Entre Chaiten et O'Higgins, la "Carretera austral" travers la Patagonie occidentale, une terre pratiquement vierge, dernier mystère du Chili.
Il pleut. L'eau ruisselle sur la route caillouteuse et coule en cascade dans les fossés. La ténébreuse forêt vierge dégouline d’humidité. Une brume persistante s’accroche au sommet des arbres géants. Gris sale du ciel, vert luisant du végétal, ocre boueux de la piste et 10° C au thermomètre. L’habitacle du 4 x 4 se fait cocon, ultime protection du voyageur qui a largué les amarres. En route sur celle qu’on appelle la Carretera austral (route australe). Sur le flanc ouest de la cordillère des Andes, elle relie Chaiten à O’Higgins, dans le nord de la Patagonie chilienne, à travers l’Aisen, un désert humain plus de deux fois grand comme la Suisse (107 153 km2) et moins peuplé qu’une préfecture (100 000 habitants), même pas une âme au kilomètre carré.
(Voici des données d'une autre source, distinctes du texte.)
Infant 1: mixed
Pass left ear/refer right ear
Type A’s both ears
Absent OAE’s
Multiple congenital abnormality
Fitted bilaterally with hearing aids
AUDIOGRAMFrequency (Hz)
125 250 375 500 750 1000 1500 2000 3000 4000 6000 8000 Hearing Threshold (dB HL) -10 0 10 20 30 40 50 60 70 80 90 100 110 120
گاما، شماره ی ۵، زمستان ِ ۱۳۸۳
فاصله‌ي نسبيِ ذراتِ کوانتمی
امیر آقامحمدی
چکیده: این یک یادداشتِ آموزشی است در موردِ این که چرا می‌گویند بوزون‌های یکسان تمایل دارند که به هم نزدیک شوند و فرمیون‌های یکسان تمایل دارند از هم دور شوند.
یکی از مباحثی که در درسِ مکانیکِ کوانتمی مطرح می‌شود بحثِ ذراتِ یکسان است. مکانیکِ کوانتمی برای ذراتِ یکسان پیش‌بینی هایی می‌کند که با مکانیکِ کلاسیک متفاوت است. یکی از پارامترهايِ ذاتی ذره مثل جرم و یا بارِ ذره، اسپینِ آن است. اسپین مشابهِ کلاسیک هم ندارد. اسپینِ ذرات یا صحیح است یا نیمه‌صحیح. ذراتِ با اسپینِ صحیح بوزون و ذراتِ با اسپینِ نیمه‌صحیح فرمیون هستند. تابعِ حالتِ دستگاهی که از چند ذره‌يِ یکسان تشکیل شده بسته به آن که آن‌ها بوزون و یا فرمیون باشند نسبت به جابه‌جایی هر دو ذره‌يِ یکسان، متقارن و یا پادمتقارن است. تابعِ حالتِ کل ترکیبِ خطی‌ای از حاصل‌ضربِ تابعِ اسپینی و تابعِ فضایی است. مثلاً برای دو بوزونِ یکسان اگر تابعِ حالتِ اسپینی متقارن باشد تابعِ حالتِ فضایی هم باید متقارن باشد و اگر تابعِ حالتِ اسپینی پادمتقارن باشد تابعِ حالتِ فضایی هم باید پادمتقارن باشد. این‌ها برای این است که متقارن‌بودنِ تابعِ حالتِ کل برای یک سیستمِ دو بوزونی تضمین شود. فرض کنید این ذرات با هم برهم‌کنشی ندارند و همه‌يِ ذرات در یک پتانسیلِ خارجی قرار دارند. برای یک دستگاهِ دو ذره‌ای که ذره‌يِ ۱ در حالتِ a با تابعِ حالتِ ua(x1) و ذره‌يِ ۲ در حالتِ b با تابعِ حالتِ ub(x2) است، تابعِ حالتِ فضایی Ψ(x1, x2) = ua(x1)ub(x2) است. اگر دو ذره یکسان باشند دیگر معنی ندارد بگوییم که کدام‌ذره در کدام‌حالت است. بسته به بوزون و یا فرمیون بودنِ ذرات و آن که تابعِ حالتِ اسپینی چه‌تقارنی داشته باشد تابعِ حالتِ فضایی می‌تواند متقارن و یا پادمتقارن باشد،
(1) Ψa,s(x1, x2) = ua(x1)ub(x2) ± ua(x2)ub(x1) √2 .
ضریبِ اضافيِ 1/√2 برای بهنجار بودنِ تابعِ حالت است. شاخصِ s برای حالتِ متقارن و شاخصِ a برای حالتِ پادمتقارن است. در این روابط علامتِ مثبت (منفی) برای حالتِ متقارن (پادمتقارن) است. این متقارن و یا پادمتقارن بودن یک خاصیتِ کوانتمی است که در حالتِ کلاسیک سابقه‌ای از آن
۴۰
Décidée par le général Pinochet en 1976 pour soustraire de l’influence argentine (1) un pan entier (14 %) du territoire chilien, cette piste se joue des obstacles. Vingt-trois ans de travaux titanesques ont été nécessaires pour entailler les montagnes, traverser l’impénétrable forêt, contourner le labyrinthe aquatique d’une côte ciselée de fjords battus par les vagues gris acier du Pacifique.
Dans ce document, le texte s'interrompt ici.